In recent years, the FTC has been increasingly bringing administrative actions under Section 5 of the FTC Act against companies that suffered data breaches due to allegedly deficient cybersecurity. The statute prohibits “unfair or deceptive acts or practices in or affecting commerce.”
In FTC v. Wyndham Worldwide Corporation, the FTC alleged that Wyndham’s conduct was an unfair practice and that its privacy policy was deceptive. The FTC specifically maintained that contrary to Wyndham’s stated data privacy and security policy, Wyndham did not use encryption, firewalls, and other commercially reasonable methods for protecting consumer data.
In defense of the suit, Wyndham argued that the FTC lacked the authority to regulate cybersecurity under the FTC Act. It further argued that Wyndham did not have fair notice that its specific cybersecurity practices could fall short of the statute’s requirements.
With regard to whether Wyndham’s conduct was unfair, the appeals court rejected Wyndham’s defenses. According to the Third Circuit, there was little merit to Wyndham’s argument that a practice is only unfair if it is “not equitable” or “marked by injustice, partiality, or deception.” The appeals court further held that agreeing upon a precise definition did not really matter in this case.

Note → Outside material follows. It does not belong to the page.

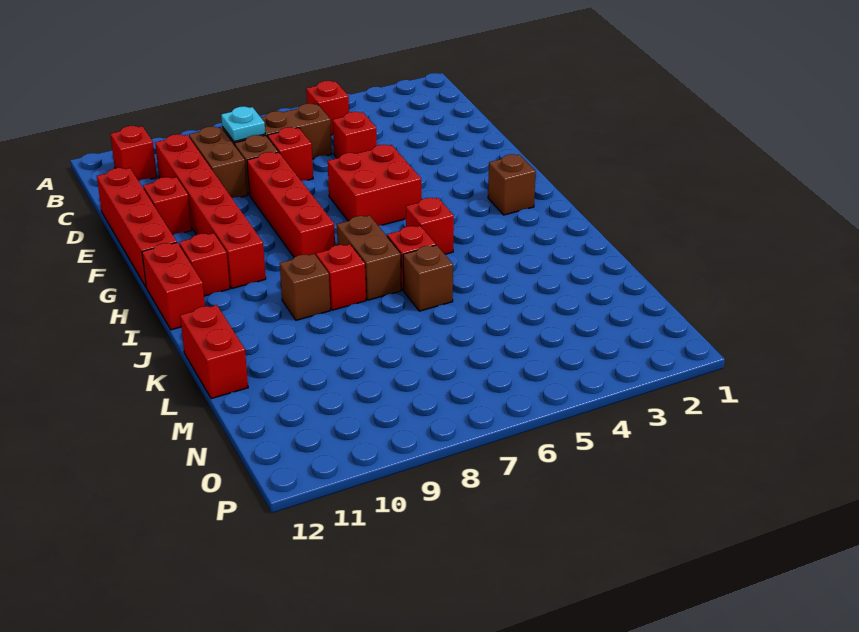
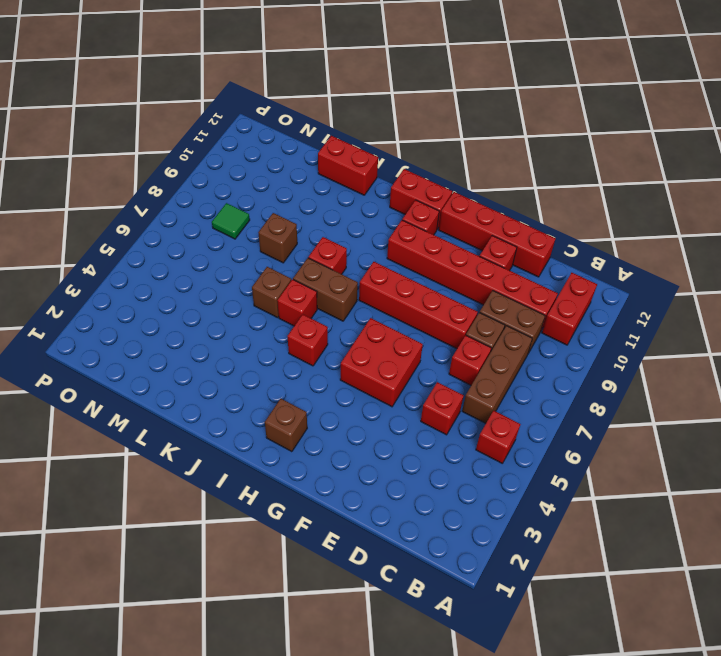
red 1x1 brick [110,126,157,181] -> red 1x2 brick [542,273,597,345]
cyan 1x1 plate [221,106,265,142] -> none
brown 1x1 brick [280,254,330,320] -> brown 1x1 brick moved to [258,213,297,263]
none -> green 1x1 tile [212,203,250,239]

As further explained in the opinion, “A company does not act equitably when it publishes a privacy policy to attract customers who are concerned about data privacy, fails to make good on that promise by investing inadequate resources in cybersecurity, exposes its unsuspecting customers to substantial financial injury, and retains the profits of their business.”
The Third Circuit also rejected Wyndham’s fair notice claim, concluding that Wyndham had fair notice that its conduct could fall within the meaning of the FTC Act. In reaching its decision, the court noted that the FTC published a guidebook for businesses in 2007 regarding best practices for protecting confidential consumer data. “The guidebook does not state that any particular practice is required by § 45(a), but it does counsel against many of the specific practices alleged here,” the panel highlighted.
The appeals court also noted that the FTC filed complaints and entered into consent decrees in administrative cases raising unfairness claims based on inadequate corporate cybersecurity prior to the company’s data breach. More importantly, the documents were all published via the FTC website or the Federal Register.
In light of the decision, businesses should take the FTC seriously when it comes to cybersecurity. In particular, it is imperative to ensure that a company’s stated data protection policies and cybersecurity procedures are faithfully executed. In the case of Wyndham, one of its biggest mistakes was promising consumers one thing and doing another.